*** Opening of Data section ***

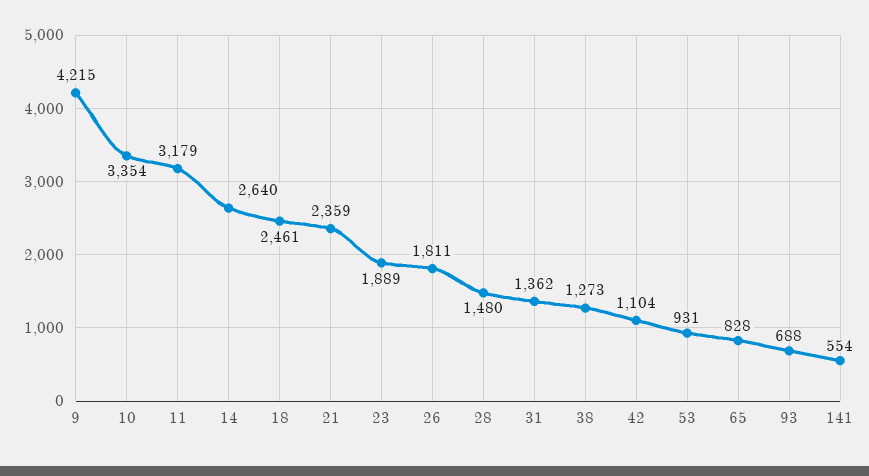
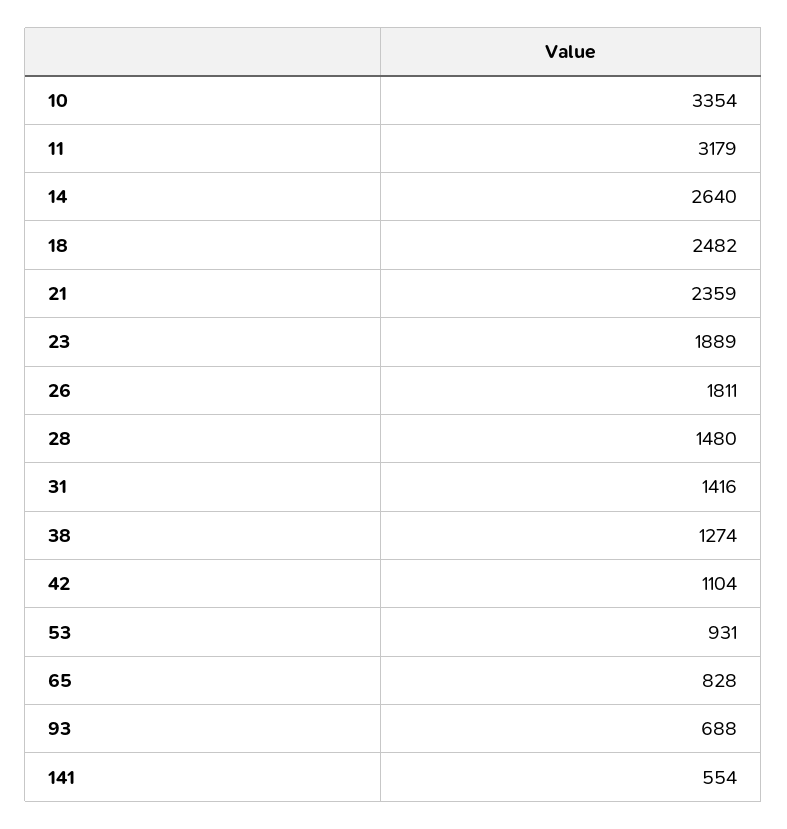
9: 4215 -> none
18: 2461 -> 2482
31: 1362 -> 1416
38: 1273 -> 1274

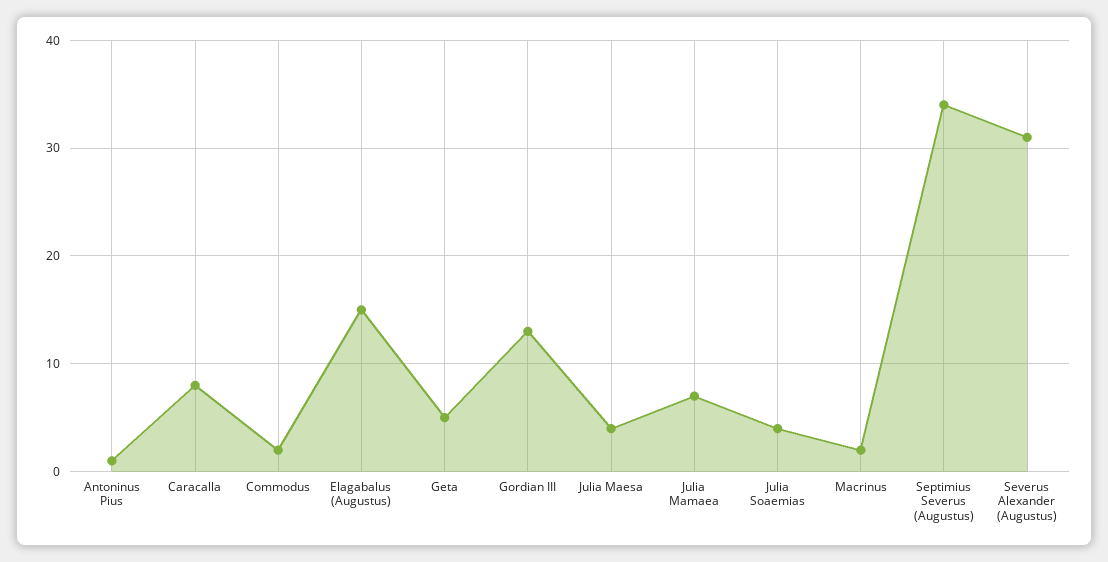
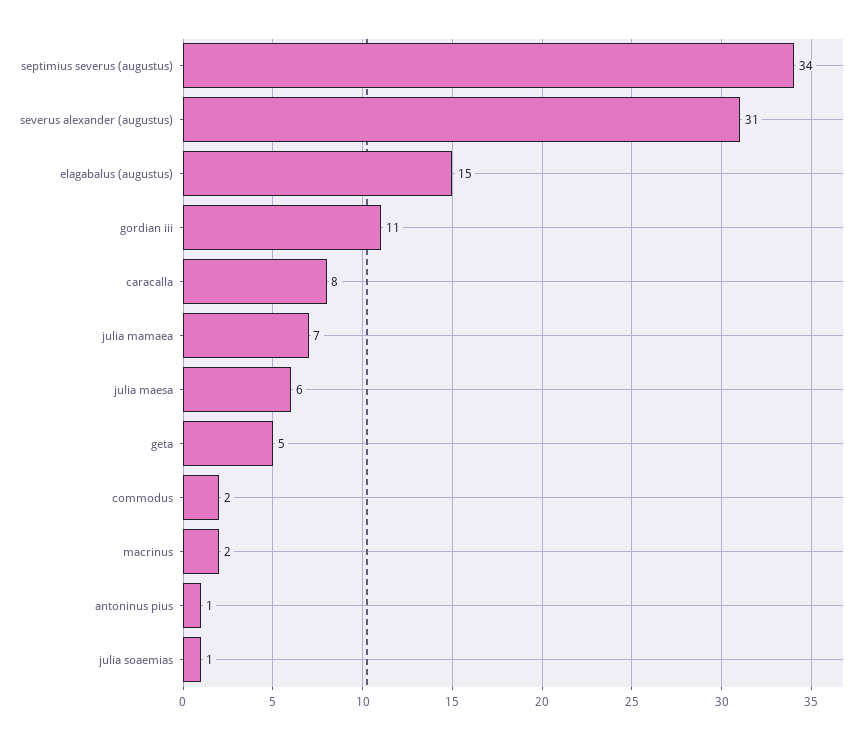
Gordian III: 13 -> 11
Julia Maesa: 4 -> 6
Julia Soaemias: 4 -> 1

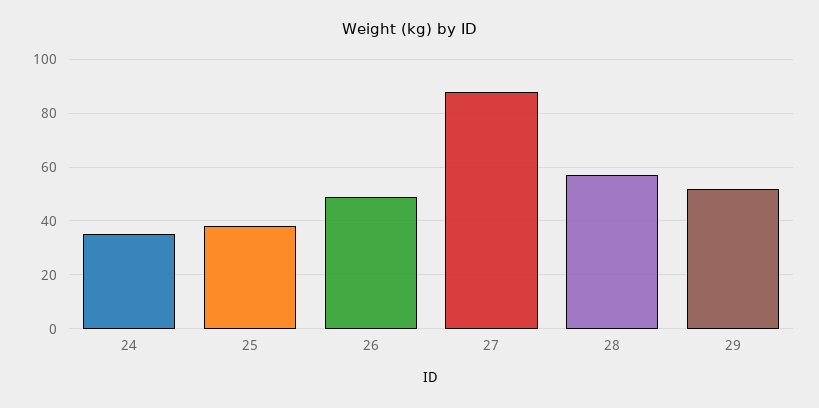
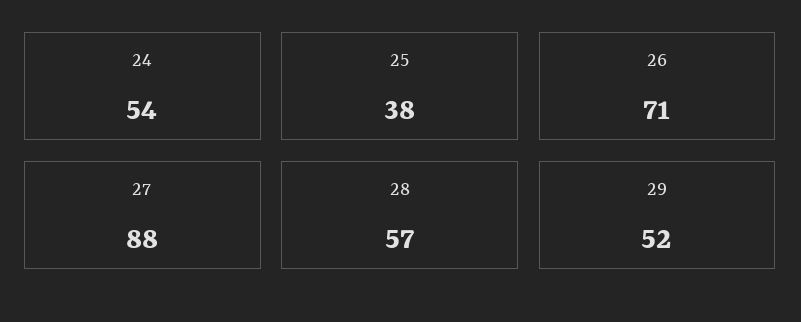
24: 35 -> 54
26: 50 -> 71

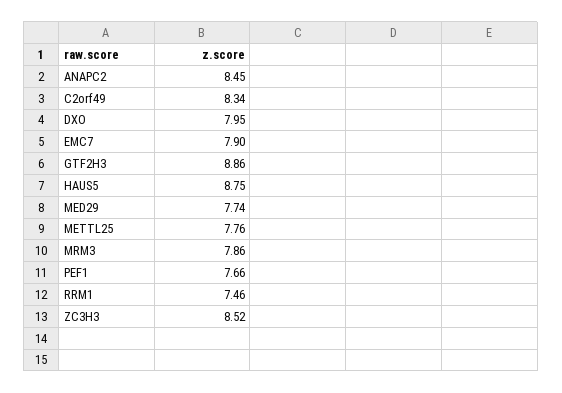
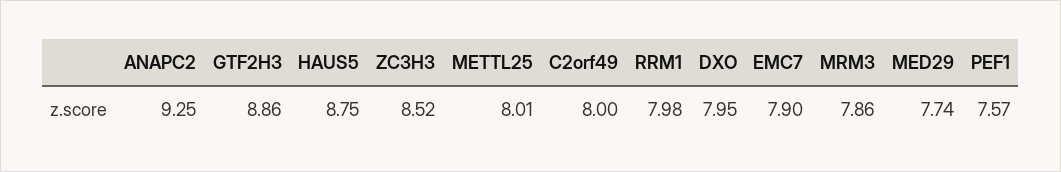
ANAPC2: 8.45 -> 9.25
C2orf49: 8.34 -> 8
METTL25: 7.76 -> 8.01
PEF1: 7.66 -> 7.57
RRM1: 7.46 -> 7.98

*** Close of Data section ***

Write out all of the data above exactly, without any of its pictures.

▶ Problem solution:
9: 4215 -> none
18: 2461 -> 2482
31: 1362 -> 1416
38: 1273 -> 1274

Gordian III: 13 -> 11
Julia Maesa: 4 -> 6
Julia Soaemias: 4 -> 1

24: 35 -> 54
26: 50 -> 71

ANAPC2: 8.45 -> 9.25
C2orf49: 8.34 -> 8
METTL25: 7.76 -> 8.01
PEF1: 7.66 -> 7.57
RRM1: 7.46 -> 7.98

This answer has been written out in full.